Page MenuHomePhabricator

Parsoid and Tidy differ in how they deal with misnested tags
Closed, DeclinedPublic

Description

I edited https://www.mediawiki.org/w/index.php?title=MediaWiki-Vagrant&oldid=946962 with VisualEditor. Everything after the "Quick Start" section appeared in monospace.

I repro'd with the smaller test page https://www.mediawiki.org/wiki/User:S_Page_(WMF)/VE_span_bug

I think the issue lies in

<p style="font-size: 1.2em; margin-top: 1.2em;">When Vagrant is done configuring your machine, browse to <span class=plainlinks>http://127.0.0.1:8080/</span> to find your MediaWiki instance. The admin password is <code>vagrant<code>.</span>

Note its incorrect second opening <code> instead of closing the code, and a second closing </span>. Yet regular wiki parsing can handle it.


Version: unspecified
Severity: normal
URL: https://www.mediawiki.org/wiki/User:S_Page_(WMF)/VE_span_bug

Details

Reference
bz63699

Related Objects

Event Timeline

bzimport raised the priority of this task from to Needs Triage.
bzimport set Reference to bz63699.
Spage created this task.Apr 8 2014, 8:28 PM

(In reply to spage from comment #0)

Note its incorrect second opening <code> instead of closing the code, and a
second closing </span>. Yet regular wiki parsing can handle it.

This is Tidy doing the cleanup.

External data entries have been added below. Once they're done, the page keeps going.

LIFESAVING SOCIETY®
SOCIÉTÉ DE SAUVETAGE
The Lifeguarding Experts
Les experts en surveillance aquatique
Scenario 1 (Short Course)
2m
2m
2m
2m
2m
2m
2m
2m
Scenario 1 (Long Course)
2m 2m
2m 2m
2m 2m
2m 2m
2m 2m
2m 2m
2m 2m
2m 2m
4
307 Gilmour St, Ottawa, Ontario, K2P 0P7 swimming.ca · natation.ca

PHP parser does not do the fixup automatically. This is a known issue -- we have a bunch of these scenarios now where Parsoid and Tidy fixup broken code differently. We'll never match Tidy behavior (which is not always the desired behavior in any case). But, as for this specific scenario, fixing this will require us to use heuristics in the tokenizer and more complexity. At this time, it is not clear if the additional complexity is worth it, except for easy to auto-fix scenarios.

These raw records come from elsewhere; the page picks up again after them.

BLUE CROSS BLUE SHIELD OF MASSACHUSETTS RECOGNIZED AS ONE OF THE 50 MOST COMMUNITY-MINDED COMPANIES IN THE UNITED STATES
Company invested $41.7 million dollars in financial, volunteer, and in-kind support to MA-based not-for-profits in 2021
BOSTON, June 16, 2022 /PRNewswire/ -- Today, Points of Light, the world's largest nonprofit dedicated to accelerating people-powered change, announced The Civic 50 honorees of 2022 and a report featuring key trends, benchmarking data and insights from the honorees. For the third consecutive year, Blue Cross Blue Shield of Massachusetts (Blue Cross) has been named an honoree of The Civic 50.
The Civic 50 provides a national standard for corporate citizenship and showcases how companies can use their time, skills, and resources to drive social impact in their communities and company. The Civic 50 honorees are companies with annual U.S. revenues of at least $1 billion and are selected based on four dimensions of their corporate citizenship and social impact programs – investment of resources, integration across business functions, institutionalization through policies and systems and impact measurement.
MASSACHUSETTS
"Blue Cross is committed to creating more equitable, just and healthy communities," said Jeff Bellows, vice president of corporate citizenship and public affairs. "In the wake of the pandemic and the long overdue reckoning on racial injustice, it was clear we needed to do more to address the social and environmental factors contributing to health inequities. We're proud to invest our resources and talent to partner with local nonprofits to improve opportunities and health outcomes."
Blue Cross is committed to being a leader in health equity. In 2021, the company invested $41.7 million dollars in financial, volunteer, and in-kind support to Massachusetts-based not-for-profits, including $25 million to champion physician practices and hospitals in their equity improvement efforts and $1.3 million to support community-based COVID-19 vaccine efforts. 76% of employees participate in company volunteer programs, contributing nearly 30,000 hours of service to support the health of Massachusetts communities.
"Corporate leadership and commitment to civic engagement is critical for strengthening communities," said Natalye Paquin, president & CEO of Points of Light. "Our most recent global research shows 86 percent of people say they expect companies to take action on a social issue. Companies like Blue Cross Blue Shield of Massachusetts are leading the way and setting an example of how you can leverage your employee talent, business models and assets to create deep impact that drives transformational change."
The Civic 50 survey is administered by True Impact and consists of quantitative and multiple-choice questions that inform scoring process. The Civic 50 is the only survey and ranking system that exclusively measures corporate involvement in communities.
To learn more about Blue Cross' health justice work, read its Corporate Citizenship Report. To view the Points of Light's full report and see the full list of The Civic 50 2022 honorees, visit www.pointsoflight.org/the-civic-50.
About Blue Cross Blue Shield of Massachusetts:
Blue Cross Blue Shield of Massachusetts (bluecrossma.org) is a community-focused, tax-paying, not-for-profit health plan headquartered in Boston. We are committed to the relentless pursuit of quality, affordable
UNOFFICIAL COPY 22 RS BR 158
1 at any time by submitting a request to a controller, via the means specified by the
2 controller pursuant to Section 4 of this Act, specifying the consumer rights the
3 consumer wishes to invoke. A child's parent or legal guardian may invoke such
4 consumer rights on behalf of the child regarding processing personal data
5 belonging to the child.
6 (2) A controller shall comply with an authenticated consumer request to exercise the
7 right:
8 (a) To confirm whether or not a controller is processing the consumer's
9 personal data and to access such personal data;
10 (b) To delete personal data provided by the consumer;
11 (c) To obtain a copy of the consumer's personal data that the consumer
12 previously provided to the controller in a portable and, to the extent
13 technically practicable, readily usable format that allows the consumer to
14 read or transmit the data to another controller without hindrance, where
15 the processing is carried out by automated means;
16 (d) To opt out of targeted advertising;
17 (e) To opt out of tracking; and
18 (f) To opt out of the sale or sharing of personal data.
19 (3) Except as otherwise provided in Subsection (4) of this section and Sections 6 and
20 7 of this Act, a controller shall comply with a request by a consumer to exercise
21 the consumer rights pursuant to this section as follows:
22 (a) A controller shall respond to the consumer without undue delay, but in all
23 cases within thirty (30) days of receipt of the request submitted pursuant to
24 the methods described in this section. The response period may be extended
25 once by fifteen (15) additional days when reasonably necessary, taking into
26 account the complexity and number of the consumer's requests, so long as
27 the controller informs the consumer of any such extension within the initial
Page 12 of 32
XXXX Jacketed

  • Bug 63798 has been marked as a duplicate of this bug. ***
Arlolra removed GWicke as the assignee of this task.Nov 25 2014, 7:56 PM
Arlolra set Security to None.
Arlolra triaged this task as Normal priority.Nov 26 2014, 11:56 PM
Arlolra added a subscriber: Arlolra.
ssastry moved this task from Backlog to Robustness on the Parsoid board.Dec 22 2014, 12:37 AM
marcoil moved this task from Robustness to Backlog on the Parsoid board.Feb 13 2015, 12:48 PM
Restricted Application added a subscriber: Aklapper. · View Herald TranscriptAug 13 2015, 4:50 PM

fwiw, one of the people behind tidy-html5 says he tested and found that this issue was fixed.

fwiw, one of the people behind tidy-html5 says he tested and found that this issue was fixed.

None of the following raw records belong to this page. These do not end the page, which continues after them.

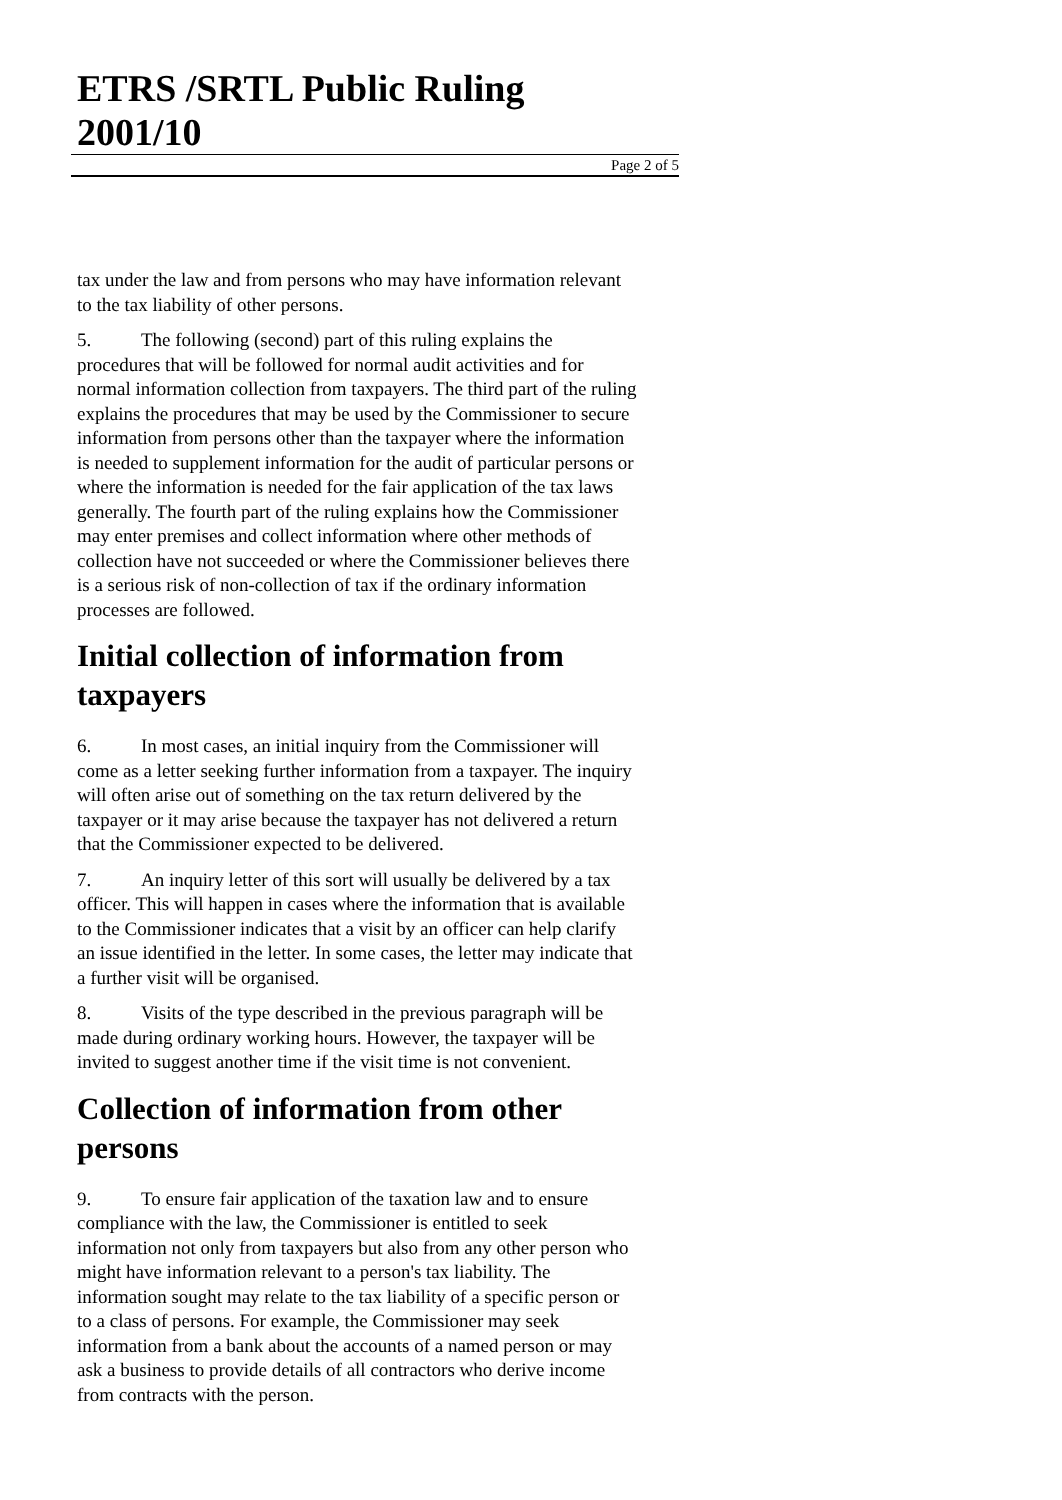ETRS /SRTL Public Ruling 2001/10
Page 2 of 5
tax under the law and from persons who may have information relevant to the tax liability of other persons.
5. The following (second) part of this ruling explains the procedures that will be followed for normal audit activities and for normal information collection from taxpayers. The third part of the ruling explains the procedures that may be used by the Commissioner to secure information from persons other than the taxpayer where the information is needed to supplement information for the audit of particular persons or where the information is needed for the fair application of the tax laws generally. The fourth part of the ruling explains how the Commissioner may enter premises and collect information where other methods of collection have not succeeded or where the Commissioner believes there is a serious risk of non-collection of tax if the ordinary information processes are followed.
Initial collection of information from taxpayers
6. In most cases, an initial inquiry from the Commissioner will come as a letter seeking further information from a taxpayer. The inquiry will often arise out of something on the tax return delivered by the taxpayer or it may arise because the taxpayer has not delivered a return that the Commissioner expected to be delivered.
7. An inquiry letter of this sort will usually be delivered by a tax officer. This will happen in cases where the information that is available to the Commissioner indicates that a visit by an officer can help clarify an issue identified in the letter. In some cases, the letter may indicate that a further visit will be organised.
8. Visits of the type described in the previous paragraph will be made during ordinary working hours. However, the taxpayer will be invited to suggest another time if the visit time is not convenient.
Collection of information from other persons
9. To ensure fair application of the taxation law and to ensure compliance with the law, the Commissioner is entitled to seek information not only from taxpayers but also from any other person who might have information relevant to a person's tax liability. The information sought may relate to the tax liability of a specific person or to a class of persons. For example, the Commissioner may seek information from a bank about the accounts of a named person or may ask a business to provide details of all contractors who derive income from contracts with the person.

Thanks @MarkAHershberger. What we are getting at with the Tidy replacement and which applies here as well is that we really don't need Tidying or any such thing in mediawiki. What we need is a HTML5 parser (something that takes a string and parses it according to the well-specified HTML5 parsing algorithm).

We don't need all the extra things that the old Tidy did. So, if the new tidy-html5 project implemented what we needed, it would simply be a HTML5 tree builder that takes a string, and builds a DOM. If we needed (for backward compatibility reasons) to implement additional post-processing on the DOM (to do some of the things the old/in-production Tidy does), then we would need a full DOM API. But, if we determine as part of the work in T89331 that we can drop all the extra things the old Tidy does, then we may be able to not bother with the DOM API, as long as the tool generated a faithful serialization of the parsed DOM tree.

T89331 does not mandate an external HTML5 parsing service. If we determine that tidy-html5 is "good enough", then, it would be an acceptable fallback for mediawiki installations that are happy with it. In fact, wikis don't even need to replace the "old tidy" if they don't care about all the bugs filed against it. Part of the impetus to T89331 is to pay down technical debt. It also moves PHP parser and Parsoid output closer. It also brings us closer to reducing complexity in Parsoid, and eventually in the glorious future, to maybe have a simple bidirectional parser entirely in core without need for an external service. We can chat more on IRC if you have more questions. I didn't add this explanation to T89331 since that ticket is already very long with a lot of discussion.

ssastry closed this task as Declined.Dec 18 2017, 10:16 PM

Tidy is on the way to being removed next year. Parsoid and RemexHTML will handle broken HTML markup much more similarly since they both using HTML5 tree building to fix up broken markup.